“Reclamation should have the result of restoring the usability of a property having regard to its use at the time when the reclamation work must be authorised and not to the characteristics of the site at the time of pollution. Such approach safeguards the dynamic condition of land and is the direct consequence of the nature as a ‘permanent tort’ of the conduct of the person responsible for pollution”.

In the context of a reclamation procedure, account must be taken of the planning use in existence at the time of approving the reclamation work.

After a long-standing and complex arm wrestling between those responsible for pollution and public authorities, in a proceeding that has been going on for many years and has not yet ended, the Consiglio di Stato, in a concise but appropriately reasoned judgment, provides a point of clarity and certainty for many future works.

The factual situation at issue is common in many urban areas in which productive activities have fallen into disuse and value enhancement processes have been initiated.
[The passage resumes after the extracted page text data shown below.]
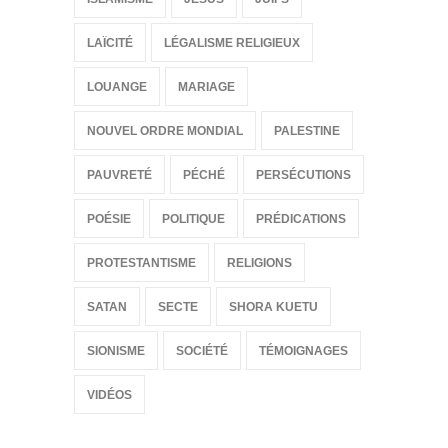
LAÏCITÉ
LÉGALISME RELIGIEUX
LOUANGE
MARIAGE
NOUVEL ORDRE MONDIAL
PALESTINE
PAUVRETÉ
PÉCHÉ
PERSÉCUTIONS
POÉSIE
POLITIQUE
PRÉDICATIONS
PROTESTANTISME
RELIGIONS
SATAN
SECTE
SHORA KUETU
SIONISME
SOCIÉTÉ
TÉMOIGNAGES
VIDÉOS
In the case to which the judgment at issue relates, the situation is further aggravated by the circumstance that value enhancement was implemented in a disorganised manner, without following a unitary scheme and, especially, without appropriately supervising the performance of the obligations involved in the reclamation work.

The area at issue was parcelled out and, as often happened in some years, certain third-party purchasers, after announcing the development of warehouses (for production use) ended up building lofts, which they then sold unlawfully for residential use. After a change in management, the authorities on the one hand resumed the reclamation procedure that had already started in certain areas of the site not yet sold to third parties and, on the other hand, found out about the residential use of the premises developed in certain plots of land not yet reclaimed but sold, and which were supposedly to be used as warehouses.

We will not delve into the merits of the “loft case”, which would require specific in-depth analysis. What is relevant for the purposes of commenting on the judgment is the evident fact that a large site used for productive purposes has changed over time as a result of the development of housing, schools and service facilities, which are typical signs of an urban city context. Such change of the site has also been reflected in the general land use planning instruments that have been renewed and approved in the meantime and have involved a definitive change to the planning use of the site.

In light of such changes, the authorities deemed it appropriate to impose reclamation targets in accordance with the new planning uses, which would allow starting the procedures to remedy building violations and, especially, satisfying the need to protect the health of those using and living in nearby areas.

The Regional Administrative Court of Lombardia first, and then the Consiglio di Stato, confirmed the legitimacy of such choice. In the appeal judgment it is indeed stated that reclamation “should have the result of restoring the usability of a property having regard to its use at the time when the reclamation work must be authorised and not to the characteristics of the site at the time of pollution”.

The objective is, therefore, that of reverting a property to its true use, bearing in mind the changes that have in the meantime occurred in land use and conditions, including in the surroundings of polluted sites. Consequently, the (permanent) obligation to carry out land reclamation that is incumbent on the person responsible for pollution reflects and safeguards “the dynamic condition of land”. As properly recognised by the Regional Administrative Court of Lombardia (Fourth Division, judgment No. 1116 of 29 April 2014) in first instance, reclamation has indeed as its primary purpose the protection of the right to health of the people living nearby.

The above ruling has a number of operational implications.

Postponing reclamation works not only damages land, but also those responsible for taking action, involving more stringent (and, therefore, more time- and cost-expensive) action on their part as well as an increased level of liability in cases where the passing of time causes contamination to extend to other resources (e.g. in case of groundwater), which could likely be avoided by prompt action.

Any failure by authorities to control cannot be a reason for reducing the level of protection required by law. There are tools available to complain about delays and infringements as well as about any collusion by public players in respect of omissions or even unlawful acts. On the other hand, it is always dangerous for a private person to let everything happen with the prospect of receiving advantages. The judgment of the Consiglio di Stato is clear on this, saying that any timely (or untimely) punishment of illegal conduct on the part of Municipal authorities shall not affect the legitimacy of any deeds issued at a later stage on lawful grounds. As stated by the Regional Administrative Court in first instance, no (or untimely) action against illegal development may, at the most, involve compensation, provided however that the private person who is supposed to do reclamation work promptly makes a complaint and derives no advantage from that.